I was about 14, on a cross country course, going at a cracking pace when I realized my horse was not absolutely on top of his game. Don’t get me wrong, he was sound and he was healthy he was just not quite in the tip top form he could be. We finished the course. Nothing went wrong. We placed well enough. Later the lightbulb moment happened. In the same way that I could have good days, brilliant days and not so good days my horse could have those days too. The question I asked myself was….when he is having a not so brilliant day how could I help him?
Losing the ability to win. The Human
I recently read an article on ESPN about Tiger Woods and how he lost the ability to win. It was a lengthy piece and began with the death of his father and moved on through the very public disintegration of his personal life and then finally the career ending injuries that apparently were incurred, not on the golf links, but in intensive navy SEAL Close Quarters Defense workouts. (For more on that see ESPN “The Secret Life of Tiger Woods” by Wright Thompson) All of his life events and the choices he made contributed to his loss of ability to win. The world watched as one of the greatest golfers of all time declined before their eyes.
Losing the ability to win. The Horse.
I was lucky enough to see Totilas and Edward Gal in person twice. The first time was in London’s Olympia horse show. I saw the Grand Prix and the record breaking Freestyle. I saw them again in 2010 at WEG in Kentucky. Totilas was a showman and I believe he loved to be in the ring and show what he could do. After the record breaking freestyle at Olympia he appeared calm at the awards ceremony. Other horses were twirling and spinning but Totilas just looked around and owned the stadium. On the victory round he looked like he knew that the audience of several thousand people had enjoyed every moment of his performance. As they clapped in time to the music he gave us a brilliant trot that was in perfect time to the beat. He knew he was a star. He knew he was winning.
Seeing Totilas at the European championships in 2015 was heartbreaking sight. He was clearly lame and his spirit was gone. I’m not going to get into discussions here about the change in training, the change in rider or the whole rollkur debate. I’m not even going to dial the area code on that. Whatever happened had happened and the star was dimmed. Totilas had lost the ability to win and it was not just because of the injuries.
The professional equestrian has all sorts of pressures to deal with in competition: the pressure to succeed in order please the owner/sponsor of their horse or horses, the need to make it onto a national team for a major championship, the need to win at the championship to keep business at home going and clients coming in and owner/sponsors providing horses. It goes on and on. I am not a sport psychologist or, in fact, any sort of psychologist. But I know that sort of pressure can affect performance unless it is dealt with in a positive way. Even the greats like Carl Hester have talked about getting out of the big competition circuit. Even the amateurs, such as me, who compete, must find a way to chart a course of mental sanity. For the amateur the win may not be the ribbon or the first place or the money but may be progress, a personal best, or a new level reached. For the professional it is a tough road that requires endless resilience and persistence. Maintaining the ability to win is not an easy task.

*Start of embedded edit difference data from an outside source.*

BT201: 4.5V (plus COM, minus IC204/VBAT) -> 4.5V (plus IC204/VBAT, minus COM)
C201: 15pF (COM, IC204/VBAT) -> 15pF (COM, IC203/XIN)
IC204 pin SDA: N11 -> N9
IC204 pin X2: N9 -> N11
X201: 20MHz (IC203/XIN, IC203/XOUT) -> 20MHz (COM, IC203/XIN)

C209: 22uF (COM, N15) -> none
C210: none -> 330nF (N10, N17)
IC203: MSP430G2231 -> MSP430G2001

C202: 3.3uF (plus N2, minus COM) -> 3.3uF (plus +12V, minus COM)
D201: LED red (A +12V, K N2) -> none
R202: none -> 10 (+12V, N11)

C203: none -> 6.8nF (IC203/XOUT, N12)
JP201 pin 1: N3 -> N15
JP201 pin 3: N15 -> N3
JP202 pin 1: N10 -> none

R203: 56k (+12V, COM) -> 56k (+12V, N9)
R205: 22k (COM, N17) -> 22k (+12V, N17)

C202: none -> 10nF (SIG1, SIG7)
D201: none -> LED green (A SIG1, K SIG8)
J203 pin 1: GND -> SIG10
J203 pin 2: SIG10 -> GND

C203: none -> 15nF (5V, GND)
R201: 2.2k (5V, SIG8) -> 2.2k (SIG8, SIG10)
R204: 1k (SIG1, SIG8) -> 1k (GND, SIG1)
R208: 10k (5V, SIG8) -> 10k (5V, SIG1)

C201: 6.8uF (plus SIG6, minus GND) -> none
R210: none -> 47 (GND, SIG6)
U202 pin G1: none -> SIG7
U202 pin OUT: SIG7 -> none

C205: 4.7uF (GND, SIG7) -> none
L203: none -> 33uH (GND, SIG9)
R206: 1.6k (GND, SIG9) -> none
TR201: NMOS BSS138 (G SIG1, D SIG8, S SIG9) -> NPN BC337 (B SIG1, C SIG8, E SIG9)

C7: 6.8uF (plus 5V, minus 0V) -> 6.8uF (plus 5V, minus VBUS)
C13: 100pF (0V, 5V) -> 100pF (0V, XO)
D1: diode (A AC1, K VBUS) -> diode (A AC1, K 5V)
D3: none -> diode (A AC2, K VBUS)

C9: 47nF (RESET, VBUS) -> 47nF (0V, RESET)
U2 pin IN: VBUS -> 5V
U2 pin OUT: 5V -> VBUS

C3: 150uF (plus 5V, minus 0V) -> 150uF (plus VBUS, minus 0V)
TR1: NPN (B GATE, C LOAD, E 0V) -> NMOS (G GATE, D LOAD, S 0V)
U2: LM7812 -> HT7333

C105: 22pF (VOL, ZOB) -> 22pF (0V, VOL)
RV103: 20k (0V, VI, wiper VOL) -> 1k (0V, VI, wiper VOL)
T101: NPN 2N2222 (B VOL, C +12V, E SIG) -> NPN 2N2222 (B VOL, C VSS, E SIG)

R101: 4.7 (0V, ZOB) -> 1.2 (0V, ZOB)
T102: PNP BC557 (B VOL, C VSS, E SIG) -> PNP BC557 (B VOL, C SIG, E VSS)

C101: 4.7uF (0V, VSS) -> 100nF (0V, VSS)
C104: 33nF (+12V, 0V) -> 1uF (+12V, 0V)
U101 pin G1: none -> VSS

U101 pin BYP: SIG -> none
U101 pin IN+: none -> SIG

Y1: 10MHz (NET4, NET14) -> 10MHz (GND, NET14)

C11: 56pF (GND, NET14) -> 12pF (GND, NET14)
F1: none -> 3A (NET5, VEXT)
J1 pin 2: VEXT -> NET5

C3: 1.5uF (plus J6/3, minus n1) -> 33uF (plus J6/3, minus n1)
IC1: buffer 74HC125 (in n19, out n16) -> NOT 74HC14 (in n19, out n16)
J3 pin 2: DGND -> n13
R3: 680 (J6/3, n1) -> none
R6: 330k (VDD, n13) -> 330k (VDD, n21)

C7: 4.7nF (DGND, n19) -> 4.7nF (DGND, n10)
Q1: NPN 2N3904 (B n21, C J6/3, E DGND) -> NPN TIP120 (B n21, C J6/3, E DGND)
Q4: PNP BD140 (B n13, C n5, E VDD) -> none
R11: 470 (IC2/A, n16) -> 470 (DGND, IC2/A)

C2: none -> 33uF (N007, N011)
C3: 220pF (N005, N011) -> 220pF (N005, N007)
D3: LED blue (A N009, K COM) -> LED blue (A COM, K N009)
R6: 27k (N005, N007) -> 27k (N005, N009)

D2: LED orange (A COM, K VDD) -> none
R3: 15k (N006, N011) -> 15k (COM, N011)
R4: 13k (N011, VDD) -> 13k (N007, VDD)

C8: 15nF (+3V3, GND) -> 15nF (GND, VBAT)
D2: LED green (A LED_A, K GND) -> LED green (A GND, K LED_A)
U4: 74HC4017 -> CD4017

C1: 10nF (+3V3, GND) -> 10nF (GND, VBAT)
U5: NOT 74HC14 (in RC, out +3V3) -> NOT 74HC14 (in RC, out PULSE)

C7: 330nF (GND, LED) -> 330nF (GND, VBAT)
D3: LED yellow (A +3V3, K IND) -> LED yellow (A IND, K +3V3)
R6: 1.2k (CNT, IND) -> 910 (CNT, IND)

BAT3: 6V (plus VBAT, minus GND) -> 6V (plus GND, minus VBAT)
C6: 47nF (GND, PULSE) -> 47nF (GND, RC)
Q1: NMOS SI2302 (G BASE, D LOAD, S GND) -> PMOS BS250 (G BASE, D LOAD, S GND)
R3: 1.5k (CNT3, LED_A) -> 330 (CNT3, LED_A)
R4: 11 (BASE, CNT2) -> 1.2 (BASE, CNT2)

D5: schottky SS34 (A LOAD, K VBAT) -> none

Does maintaining the ability to win come at the expense of the horse? I am afraid sometimes it would appear that it does. In the long run this means that the ability to win will be lost. What is the answer?
I go back to my 14 year old self and ask how I can help my horse to have more good days. Does he need to get out of the ring and go for a trail ride or a gallop? Does he (a dressage horse) need to do some work over poles to freshen up mentally? Do I need to spend more time with him hand grazing him perhaps or giving him a good rub? There are a lot of things I can do. As an amateur I have the time for this. I understand that for the professional with many horses to ride and clients to teach there is little time. Carl Hester decided to groom and tack up one difficult horse himself instead of having a staff person do it before he rode. The horse’s behavior changed for the better. Even a few moments with the horse can make a difference.
My horse brightens my days. I hope that I can do the same for him.